* _THE PROBLEM_
Reproduce the lines of the entries from the beginning through the line that contains "من المتوقع أن", including that line, with no changes.

* _AVAILABLE DATA_

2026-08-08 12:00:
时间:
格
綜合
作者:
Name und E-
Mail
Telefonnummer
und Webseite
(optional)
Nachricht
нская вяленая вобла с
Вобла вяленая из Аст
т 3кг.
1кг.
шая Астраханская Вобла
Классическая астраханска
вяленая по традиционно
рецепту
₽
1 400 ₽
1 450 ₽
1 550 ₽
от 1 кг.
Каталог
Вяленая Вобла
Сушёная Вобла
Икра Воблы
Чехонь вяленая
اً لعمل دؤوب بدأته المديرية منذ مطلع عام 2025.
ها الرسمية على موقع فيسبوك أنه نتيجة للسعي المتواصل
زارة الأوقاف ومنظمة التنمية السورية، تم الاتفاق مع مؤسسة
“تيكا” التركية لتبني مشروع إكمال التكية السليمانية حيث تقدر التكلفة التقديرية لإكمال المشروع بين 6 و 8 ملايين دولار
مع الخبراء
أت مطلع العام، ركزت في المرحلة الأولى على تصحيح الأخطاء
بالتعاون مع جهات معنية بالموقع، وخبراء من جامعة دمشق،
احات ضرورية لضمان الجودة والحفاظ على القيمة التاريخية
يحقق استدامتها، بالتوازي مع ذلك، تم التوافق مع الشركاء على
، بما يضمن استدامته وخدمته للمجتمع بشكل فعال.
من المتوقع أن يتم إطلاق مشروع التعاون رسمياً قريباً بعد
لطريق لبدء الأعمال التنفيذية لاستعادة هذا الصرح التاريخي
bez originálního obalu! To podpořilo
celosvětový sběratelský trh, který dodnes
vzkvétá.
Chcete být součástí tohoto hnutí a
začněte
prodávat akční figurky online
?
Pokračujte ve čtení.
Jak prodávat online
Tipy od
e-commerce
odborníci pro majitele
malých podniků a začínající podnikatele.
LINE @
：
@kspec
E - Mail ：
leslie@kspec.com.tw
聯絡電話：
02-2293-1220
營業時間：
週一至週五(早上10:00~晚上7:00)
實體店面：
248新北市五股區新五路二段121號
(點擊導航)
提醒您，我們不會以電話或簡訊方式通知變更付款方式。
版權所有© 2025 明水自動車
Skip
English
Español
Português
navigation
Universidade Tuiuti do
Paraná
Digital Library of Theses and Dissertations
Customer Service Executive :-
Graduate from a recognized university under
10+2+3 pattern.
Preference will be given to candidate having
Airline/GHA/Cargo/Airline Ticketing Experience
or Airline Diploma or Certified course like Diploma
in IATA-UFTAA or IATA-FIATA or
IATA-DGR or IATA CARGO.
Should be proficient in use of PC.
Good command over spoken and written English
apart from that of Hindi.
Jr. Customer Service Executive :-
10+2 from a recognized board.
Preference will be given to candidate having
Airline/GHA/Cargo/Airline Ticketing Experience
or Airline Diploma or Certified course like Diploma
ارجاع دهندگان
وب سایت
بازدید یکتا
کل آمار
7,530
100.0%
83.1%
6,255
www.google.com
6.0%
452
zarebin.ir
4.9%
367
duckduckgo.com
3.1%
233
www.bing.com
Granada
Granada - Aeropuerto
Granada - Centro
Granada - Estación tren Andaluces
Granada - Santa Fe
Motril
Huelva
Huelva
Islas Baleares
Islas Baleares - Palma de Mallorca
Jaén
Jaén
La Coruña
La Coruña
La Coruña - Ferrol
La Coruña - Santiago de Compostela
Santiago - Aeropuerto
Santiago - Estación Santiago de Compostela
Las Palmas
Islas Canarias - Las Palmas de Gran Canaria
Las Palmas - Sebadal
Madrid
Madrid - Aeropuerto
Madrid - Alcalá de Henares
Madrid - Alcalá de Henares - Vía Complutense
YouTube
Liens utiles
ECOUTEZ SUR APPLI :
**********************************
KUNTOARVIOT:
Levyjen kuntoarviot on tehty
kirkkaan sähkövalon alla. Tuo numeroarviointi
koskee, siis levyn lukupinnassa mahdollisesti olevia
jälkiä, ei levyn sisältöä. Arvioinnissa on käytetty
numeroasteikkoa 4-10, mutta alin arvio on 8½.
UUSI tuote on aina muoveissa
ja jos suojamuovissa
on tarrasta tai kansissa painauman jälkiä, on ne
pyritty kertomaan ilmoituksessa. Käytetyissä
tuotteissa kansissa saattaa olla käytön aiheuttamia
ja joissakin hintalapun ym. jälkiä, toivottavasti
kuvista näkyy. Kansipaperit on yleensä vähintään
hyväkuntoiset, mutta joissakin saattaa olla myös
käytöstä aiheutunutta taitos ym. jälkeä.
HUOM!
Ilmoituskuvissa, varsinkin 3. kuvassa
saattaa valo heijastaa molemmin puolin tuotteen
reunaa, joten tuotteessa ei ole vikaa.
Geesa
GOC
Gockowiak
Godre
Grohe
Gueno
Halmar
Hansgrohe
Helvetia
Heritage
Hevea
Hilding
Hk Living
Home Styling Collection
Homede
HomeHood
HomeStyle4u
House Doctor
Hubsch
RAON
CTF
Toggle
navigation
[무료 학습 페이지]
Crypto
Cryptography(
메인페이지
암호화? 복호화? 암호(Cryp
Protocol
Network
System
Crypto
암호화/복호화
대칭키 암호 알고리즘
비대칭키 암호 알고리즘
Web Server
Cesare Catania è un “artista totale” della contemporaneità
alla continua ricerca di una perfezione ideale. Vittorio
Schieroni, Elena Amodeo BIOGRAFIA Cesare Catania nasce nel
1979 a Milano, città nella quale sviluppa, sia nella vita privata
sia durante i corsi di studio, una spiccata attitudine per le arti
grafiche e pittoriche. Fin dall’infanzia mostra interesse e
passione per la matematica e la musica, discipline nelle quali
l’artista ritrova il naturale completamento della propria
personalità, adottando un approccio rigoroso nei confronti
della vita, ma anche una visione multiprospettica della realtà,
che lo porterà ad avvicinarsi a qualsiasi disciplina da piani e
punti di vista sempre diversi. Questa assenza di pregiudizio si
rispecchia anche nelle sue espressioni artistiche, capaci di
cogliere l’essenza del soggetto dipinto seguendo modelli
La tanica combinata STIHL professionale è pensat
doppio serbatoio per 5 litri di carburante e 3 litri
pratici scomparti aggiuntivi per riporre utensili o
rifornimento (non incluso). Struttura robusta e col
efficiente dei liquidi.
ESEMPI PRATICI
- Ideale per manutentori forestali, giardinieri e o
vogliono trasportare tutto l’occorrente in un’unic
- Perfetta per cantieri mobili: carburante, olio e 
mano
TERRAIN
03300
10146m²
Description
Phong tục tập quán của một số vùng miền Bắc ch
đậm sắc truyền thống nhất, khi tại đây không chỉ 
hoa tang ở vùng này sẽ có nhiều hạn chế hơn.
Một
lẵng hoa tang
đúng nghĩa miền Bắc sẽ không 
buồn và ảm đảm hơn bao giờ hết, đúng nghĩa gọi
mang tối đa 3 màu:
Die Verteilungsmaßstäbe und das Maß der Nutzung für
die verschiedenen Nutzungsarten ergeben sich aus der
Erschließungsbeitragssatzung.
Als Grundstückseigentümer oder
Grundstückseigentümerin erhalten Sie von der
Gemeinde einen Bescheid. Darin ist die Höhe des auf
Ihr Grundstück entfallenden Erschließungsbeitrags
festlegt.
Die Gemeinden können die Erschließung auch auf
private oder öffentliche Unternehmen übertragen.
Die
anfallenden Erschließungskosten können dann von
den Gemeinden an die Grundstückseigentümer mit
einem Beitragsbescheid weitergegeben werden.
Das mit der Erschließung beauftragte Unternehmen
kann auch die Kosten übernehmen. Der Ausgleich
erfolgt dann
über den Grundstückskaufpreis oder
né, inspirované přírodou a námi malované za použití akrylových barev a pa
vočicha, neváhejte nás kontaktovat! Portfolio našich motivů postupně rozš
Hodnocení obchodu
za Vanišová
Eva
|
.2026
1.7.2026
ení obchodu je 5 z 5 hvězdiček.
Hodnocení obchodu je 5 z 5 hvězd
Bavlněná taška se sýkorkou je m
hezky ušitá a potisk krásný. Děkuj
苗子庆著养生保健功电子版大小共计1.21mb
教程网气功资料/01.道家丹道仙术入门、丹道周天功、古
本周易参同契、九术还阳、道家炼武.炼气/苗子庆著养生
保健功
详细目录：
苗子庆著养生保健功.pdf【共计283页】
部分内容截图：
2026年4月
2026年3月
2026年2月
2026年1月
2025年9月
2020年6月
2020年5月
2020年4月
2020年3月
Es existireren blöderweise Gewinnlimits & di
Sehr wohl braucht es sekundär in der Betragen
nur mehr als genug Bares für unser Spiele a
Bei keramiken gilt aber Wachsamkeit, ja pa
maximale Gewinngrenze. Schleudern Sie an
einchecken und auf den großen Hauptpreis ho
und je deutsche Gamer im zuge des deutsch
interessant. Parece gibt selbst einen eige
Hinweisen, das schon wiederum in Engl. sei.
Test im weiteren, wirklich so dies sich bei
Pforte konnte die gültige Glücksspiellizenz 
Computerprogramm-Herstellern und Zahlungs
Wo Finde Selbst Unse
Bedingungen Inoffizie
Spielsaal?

* _RESULT_
2026-08-08 12:00:
时间:
格
綜合
作者:
Name und E-
Mail
Telefonnummer
und Webseite
(optional)
Nachricht
нская вяленая вобла с
Вобла вяленая из Аст
т 3кг.
1кг.
шая Астраханская Вобла
Классическая астраханска
вяленая по традиционно
рецепту
₽
1 400 ₽
1 450 ₽
1 550 ₽
от 1 кг.
Каталог
Вяленая Вобла
Сушёная Вобла
Икра Воблы
Чехонь вяленая
اً لعمل دؤوب بدأته المديرية منذ مطلع عام 2025.
ها الرسمية على موقع فيسبوك أنه نتيجة للسعي المتواصل
زارة الأوقاف ومنظمة التنمية السورية، تم الاتفاق مع مؤسسة
“تيكا” التركية لتبني مشروع إكمال التكية السليمانية حيث تقدر التكلفة التقديرية لإكمال المشروع بين 6 و 8 ملايين دولار
مع الخبراء
أت مطلع العام، ركزت في المرحلة الأولى على تصحيح الأخطاء
بالتعاون مع جهات معنية بالموقع، وخبراء من جامعة دمشق،
احات ضرورية لضمان الجودة والحفاظ على القيمة التاريخية
يحقق استدامتها، بالتوازي مع ذلك، تم التوافق مع الشركاء على
، بما يضمن استدامته وخدمته للمجتمع بشكل فعال.
من المتوقع أن يتم إطلاق مشروع التعاون رسمياً قريباً بعد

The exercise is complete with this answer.